- **AIM OF THE EXERCISE**: At the line containing "Write out everything", begin retyping, and stop after the last line of the data; add nothing.
━━━━━ INFORMATION SHOWN
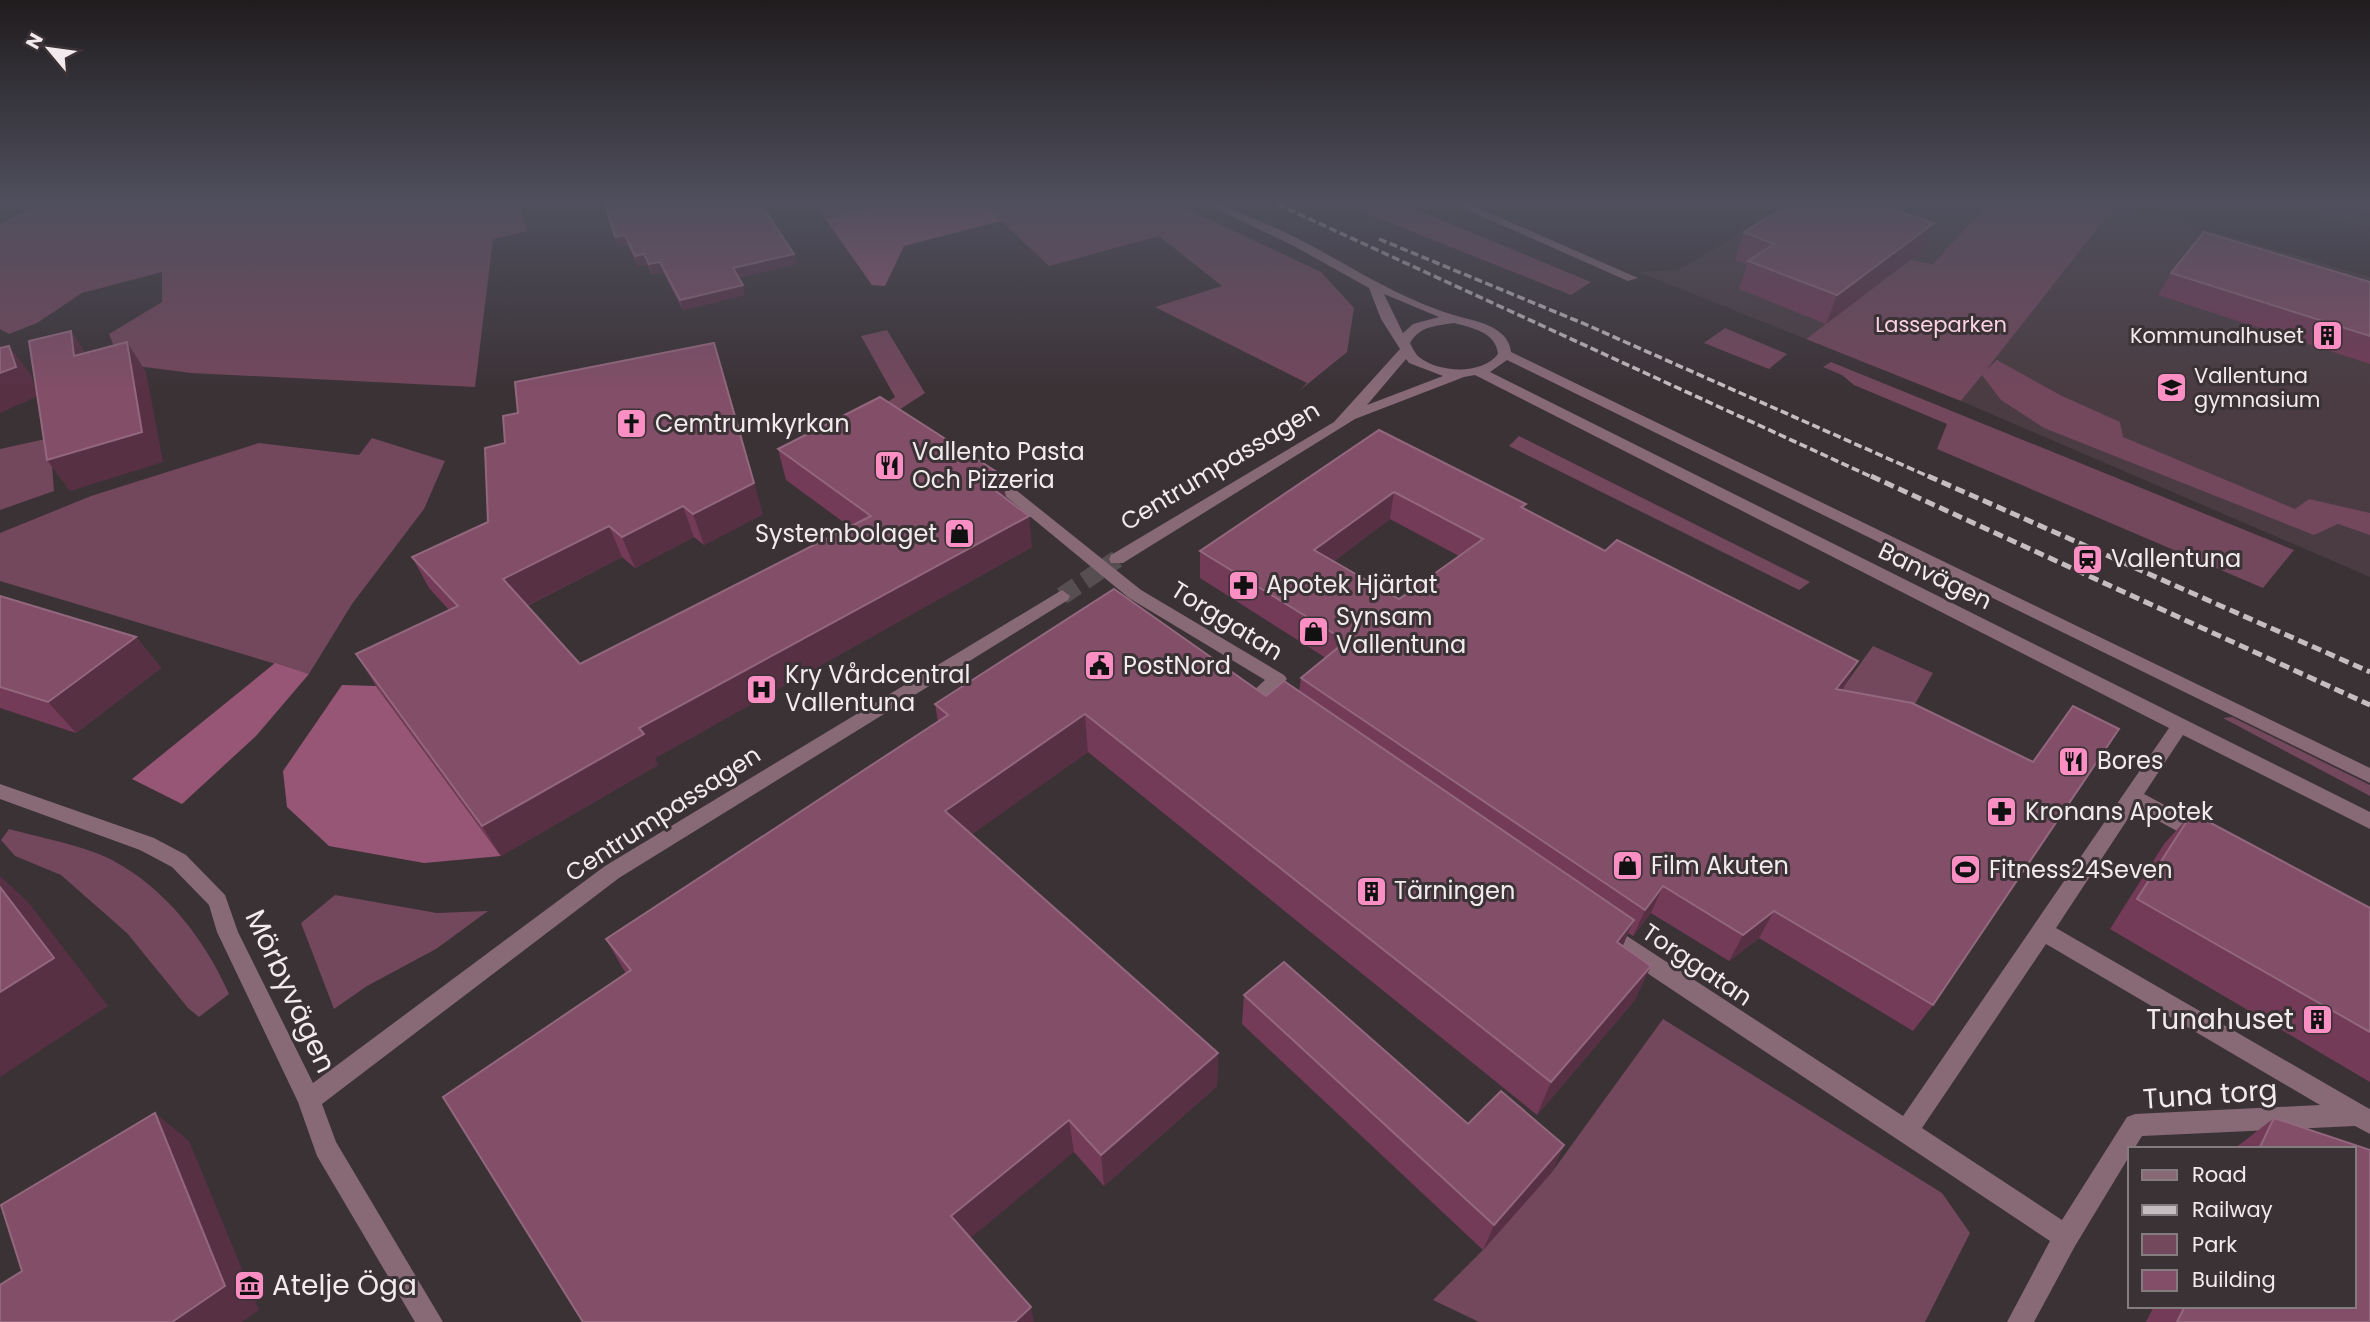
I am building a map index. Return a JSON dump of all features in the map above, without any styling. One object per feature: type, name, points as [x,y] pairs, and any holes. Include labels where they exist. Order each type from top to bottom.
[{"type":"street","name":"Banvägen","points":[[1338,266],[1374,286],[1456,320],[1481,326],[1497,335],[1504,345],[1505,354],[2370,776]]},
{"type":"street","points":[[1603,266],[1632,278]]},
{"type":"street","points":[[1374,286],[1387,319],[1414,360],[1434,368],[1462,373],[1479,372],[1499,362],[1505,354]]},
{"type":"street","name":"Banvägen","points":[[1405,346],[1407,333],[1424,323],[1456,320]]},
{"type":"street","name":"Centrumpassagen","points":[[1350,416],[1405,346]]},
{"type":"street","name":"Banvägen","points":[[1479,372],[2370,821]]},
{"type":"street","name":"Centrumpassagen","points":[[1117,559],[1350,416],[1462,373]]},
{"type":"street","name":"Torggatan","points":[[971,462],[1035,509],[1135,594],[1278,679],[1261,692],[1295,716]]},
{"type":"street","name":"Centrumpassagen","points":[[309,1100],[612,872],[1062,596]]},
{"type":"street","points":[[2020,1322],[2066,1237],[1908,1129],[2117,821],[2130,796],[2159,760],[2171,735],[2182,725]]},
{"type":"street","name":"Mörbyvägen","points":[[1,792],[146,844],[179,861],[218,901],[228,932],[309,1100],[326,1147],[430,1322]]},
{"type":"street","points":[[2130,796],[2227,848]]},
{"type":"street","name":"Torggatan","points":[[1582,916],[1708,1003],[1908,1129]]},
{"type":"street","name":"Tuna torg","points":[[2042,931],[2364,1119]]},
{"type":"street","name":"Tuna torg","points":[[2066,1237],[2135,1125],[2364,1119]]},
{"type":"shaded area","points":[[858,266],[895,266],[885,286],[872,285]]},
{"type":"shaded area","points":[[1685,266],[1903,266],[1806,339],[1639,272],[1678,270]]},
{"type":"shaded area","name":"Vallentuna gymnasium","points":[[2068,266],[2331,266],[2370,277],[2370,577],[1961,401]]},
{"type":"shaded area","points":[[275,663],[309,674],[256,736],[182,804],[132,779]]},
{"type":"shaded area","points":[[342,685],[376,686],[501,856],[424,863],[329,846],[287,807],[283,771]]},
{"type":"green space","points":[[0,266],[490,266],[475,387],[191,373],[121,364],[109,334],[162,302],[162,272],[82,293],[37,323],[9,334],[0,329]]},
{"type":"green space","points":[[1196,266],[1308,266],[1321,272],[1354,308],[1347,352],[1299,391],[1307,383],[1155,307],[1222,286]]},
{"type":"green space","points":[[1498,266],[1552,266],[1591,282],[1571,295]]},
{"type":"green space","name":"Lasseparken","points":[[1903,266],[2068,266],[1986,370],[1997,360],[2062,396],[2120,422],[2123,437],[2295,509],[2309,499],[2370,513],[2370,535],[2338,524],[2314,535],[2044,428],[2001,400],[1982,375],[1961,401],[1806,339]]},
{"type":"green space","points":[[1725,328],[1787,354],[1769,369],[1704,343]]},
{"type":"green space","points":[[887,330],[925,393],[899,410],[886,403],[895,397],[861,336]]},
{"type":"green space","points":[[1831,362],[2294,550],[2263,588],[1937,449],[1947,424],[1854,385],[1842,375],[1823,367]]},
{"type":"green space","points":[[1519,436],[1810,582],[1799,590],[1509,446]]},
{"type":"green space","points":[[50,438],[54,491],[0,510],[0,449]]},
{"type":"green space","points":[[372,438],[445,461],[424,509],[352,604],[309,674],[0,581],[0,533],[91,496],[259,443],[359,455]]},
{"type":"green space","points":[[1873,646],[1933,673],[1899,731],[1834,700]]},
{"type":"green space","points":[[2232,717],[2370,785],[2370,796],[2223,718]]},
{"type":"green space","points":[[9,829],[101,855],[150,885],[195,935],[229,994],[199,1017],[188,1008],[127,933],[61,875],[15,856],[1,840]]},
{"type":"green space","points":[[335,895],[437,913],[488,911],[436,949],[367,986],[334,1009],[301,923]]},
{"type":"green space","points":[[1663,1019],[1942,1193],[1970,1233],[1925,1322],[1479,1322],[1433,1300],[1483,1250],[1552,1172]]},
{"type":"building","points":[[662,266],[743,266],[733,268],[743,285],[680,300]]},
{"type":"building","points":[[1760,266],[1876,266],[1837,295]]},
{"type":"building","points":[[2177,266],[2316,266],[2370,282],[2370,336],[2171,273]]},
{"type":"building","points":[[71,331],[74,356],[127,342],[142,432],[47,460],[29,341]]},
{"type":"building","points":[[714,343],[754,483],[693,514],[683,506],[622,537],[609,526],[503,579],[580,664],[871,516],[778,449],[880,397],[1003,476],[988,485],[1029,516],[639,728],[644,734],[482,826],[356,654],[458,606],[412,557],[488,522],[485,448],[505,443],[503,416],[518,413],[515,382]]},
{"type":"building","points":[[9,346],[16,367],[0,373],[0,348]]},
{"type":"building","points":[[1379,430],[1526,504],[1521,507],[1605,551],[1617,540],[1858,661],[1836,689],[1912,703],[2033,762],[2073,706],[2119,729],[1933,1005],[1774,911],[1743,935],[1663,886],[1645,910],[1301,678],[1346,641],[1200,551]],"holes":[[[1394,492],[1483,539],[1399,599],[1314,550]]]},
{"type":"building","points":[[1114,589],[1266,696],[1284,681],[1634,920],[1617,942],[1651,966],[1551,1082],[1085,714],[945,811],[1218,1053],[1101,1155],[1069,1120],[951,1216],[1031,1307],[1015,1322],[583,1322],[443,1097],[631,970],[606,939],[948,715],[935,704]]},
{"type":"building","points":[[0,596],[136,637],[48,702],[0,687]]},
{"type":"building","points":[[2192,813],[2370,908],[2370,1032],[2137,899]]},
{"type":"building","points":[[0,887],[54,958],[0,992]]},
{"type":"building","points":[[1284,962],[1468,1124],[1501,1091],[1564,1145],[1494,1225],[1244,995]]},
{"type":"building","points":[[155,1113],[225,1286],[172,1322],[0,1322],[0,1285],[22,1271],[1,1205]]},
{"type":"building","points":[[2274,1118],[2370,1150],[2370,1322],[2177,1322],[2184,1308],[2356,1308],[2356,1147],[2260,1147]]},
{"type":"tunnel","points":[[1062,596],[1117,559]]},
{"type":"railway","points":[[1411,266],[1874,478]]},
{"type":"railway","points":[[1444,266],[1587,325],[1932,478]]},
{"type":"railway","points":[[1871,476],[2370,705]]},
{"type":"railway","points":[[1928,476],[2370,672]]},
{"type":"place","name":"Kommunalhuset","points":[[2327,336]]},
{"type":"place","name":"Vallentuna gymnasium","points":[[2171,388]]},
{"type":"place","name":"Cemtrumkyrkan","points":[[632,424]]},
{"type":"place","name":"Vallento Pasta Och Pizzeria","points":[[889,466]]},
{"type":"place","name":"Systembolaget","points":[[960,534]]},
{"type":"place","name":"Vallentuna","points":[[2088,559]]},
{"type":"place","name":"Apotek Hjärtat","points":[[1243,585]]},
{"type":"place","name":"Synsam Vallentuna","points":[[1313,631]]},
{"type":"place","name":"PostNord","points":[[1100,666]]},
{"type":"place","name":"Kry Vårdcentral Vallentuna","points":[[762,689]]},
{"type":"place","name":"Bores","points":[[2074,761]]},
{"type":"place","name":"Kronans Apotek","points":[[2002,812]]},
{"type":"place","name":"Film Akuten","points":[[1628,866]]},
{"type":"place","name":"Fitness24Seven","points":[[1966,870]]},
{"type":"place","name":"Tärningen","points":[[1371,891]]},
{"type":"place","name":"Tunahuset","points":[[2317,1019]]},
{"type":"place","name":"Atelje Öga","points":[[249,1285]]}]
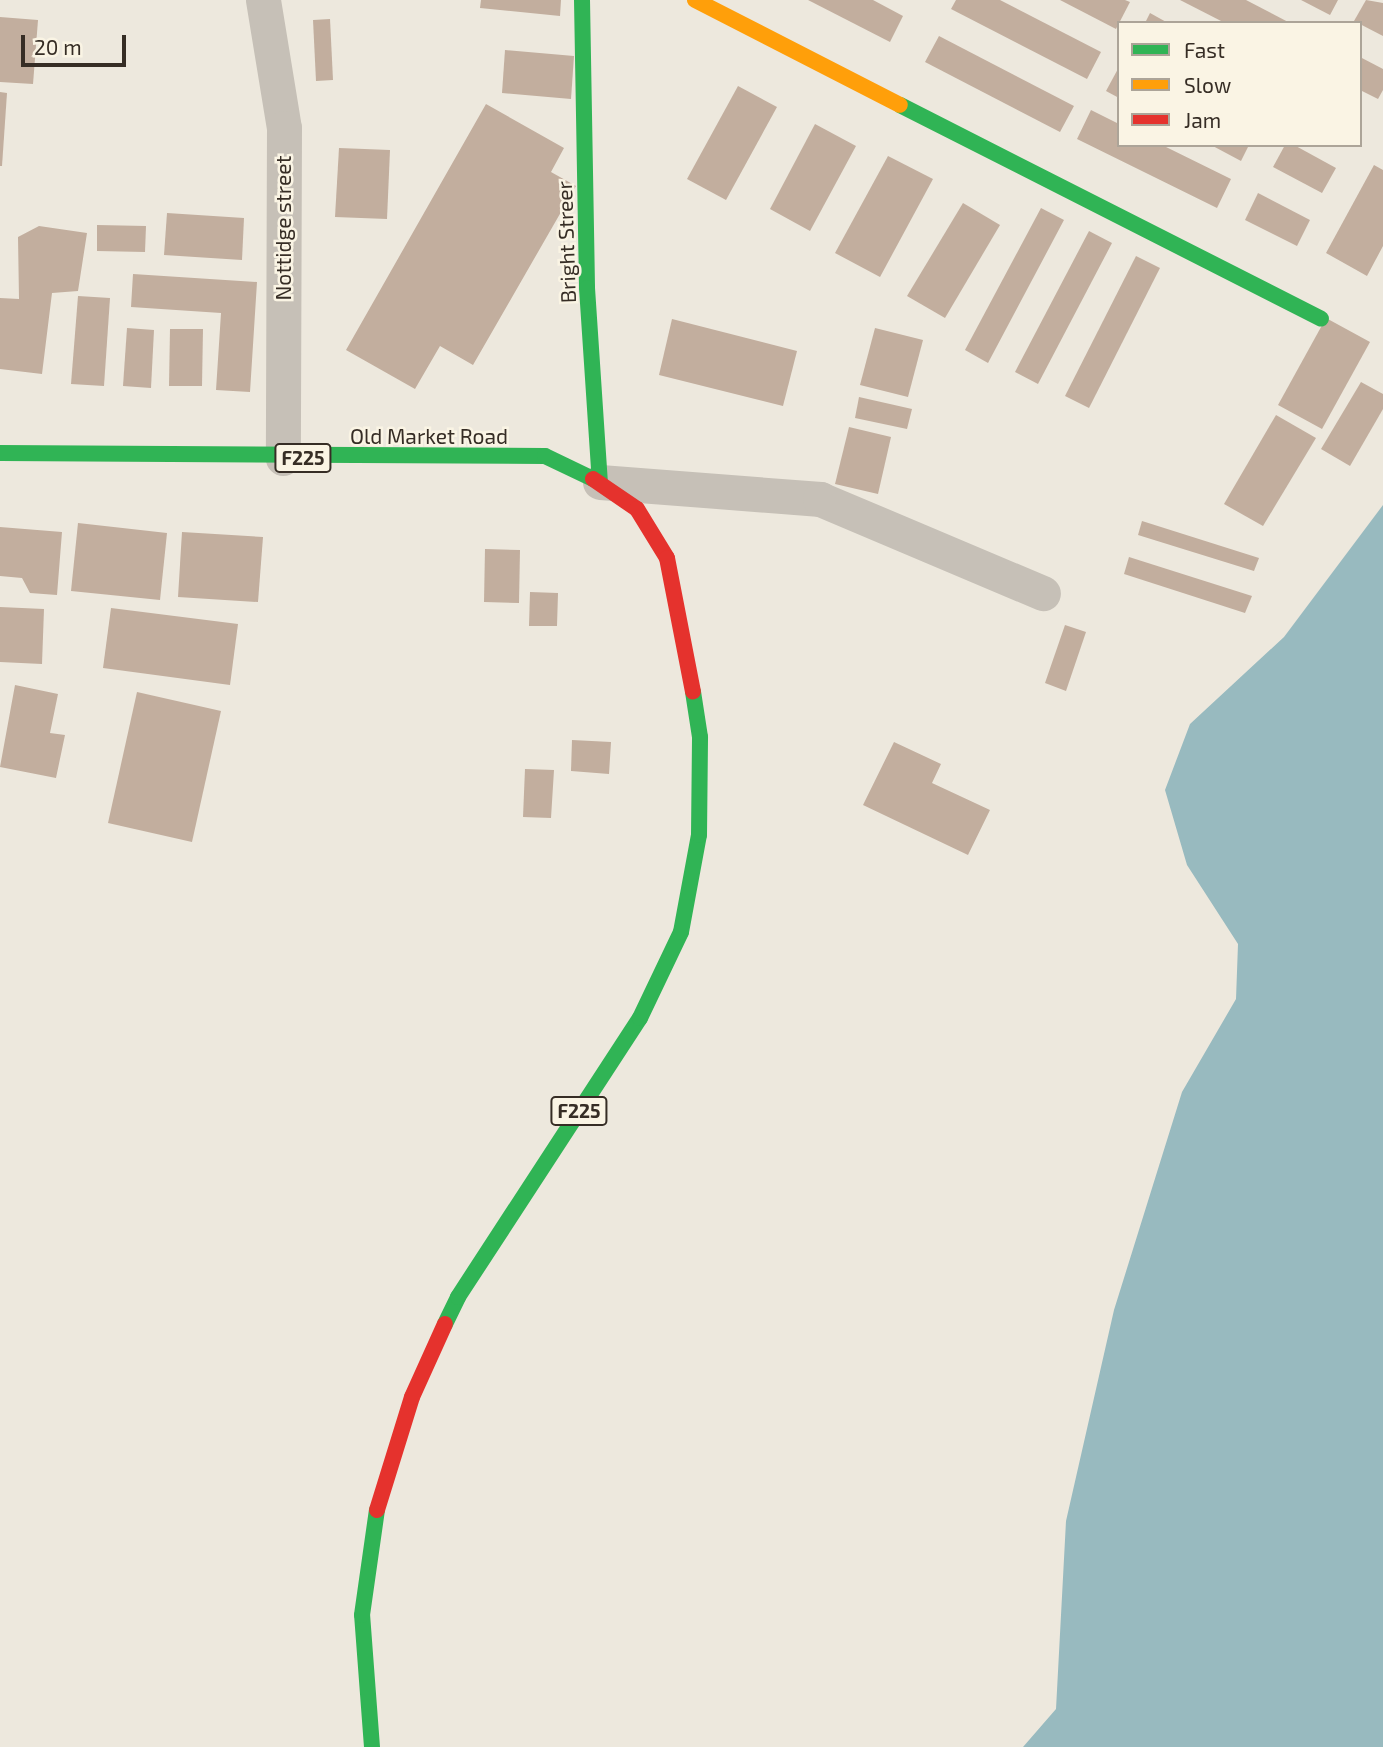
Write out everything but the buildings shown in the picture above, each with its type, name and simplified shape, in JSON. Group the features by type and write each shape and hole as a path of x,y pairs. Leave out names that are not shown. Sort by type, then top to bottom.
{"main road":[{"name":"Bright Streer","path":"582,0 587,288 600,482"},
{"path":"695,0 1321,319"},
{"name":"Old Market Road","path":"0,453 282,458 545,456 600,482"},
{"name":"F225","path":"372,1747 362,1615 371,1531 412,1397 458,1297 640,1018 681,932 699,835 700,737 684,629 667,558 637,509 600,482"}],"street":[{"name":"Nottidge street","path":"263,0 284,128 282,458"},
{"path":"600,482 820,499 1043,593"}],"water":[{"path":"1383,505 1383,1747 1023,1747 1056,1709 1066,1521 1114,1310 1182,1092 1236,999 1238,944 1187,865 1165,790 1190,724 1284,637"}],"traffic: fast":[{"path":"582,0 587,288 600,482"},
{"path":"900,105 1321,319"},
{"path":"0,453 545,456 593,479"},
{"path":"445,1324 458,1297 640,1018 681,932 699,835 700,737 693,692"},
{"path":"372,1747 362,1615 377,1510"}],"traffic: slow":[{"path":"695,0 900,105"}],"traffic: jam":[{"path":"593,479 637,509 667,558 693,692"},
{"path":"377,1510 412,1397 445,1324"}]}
━━━━━━━━━━
- **FINISHED EXERCISE**:
Write out everything but the buildings shown in the picture above, each with its type, name and simplified shape, in JSON. Group the features by type and write each shape and hole as a path of x,y pairs. Leave out names that are not shown. Sort by type, then top to bottom.
{"main road":[{"name":"Bright Streer","path":"582,0 587,288 600,482"},
{"path":"695,0 1321,319"},
{"name":"Old Market Road","path":"0,453 282,458 545,456 600,482"},
{"name":"F225","path":"372,1747 362,1615 371,1531 412,1397 458,1297 640,1018 681,932 699,835 700,737 684,629 667,558 637,509 600,482"}],"street":[{"name":"Nottidge street","path":"263,0 284,128 282,458"},
{"path":"600,482 820,499 1043,593"}],"water":[{"path":"1383,505 1383,1747 1023,1747 1056,1709 1066,1521 1114,1310 1182,1092 1236,999 1238,944 1187,865 1165,790 1190,724 1284,637"}],"traffic: fast":[{"path":"582,0 587,288 600,482"},
{"path":"900,105 1321,319"},
{"path":"0,453 545,456 593,479"},
{"path":"445,1324 458,1297 640,1018 681,932 699,835 700,737 693,692"},
{"path":"372,1747 362,1615 377,1510"}],"traffic: slow":[{"path":"695,0 900,105"}],"traffic: jam":[{"path":"593,479 637,509 667,558 693,692"},
{"path":"377,1510 412,1397 445,1324"}]}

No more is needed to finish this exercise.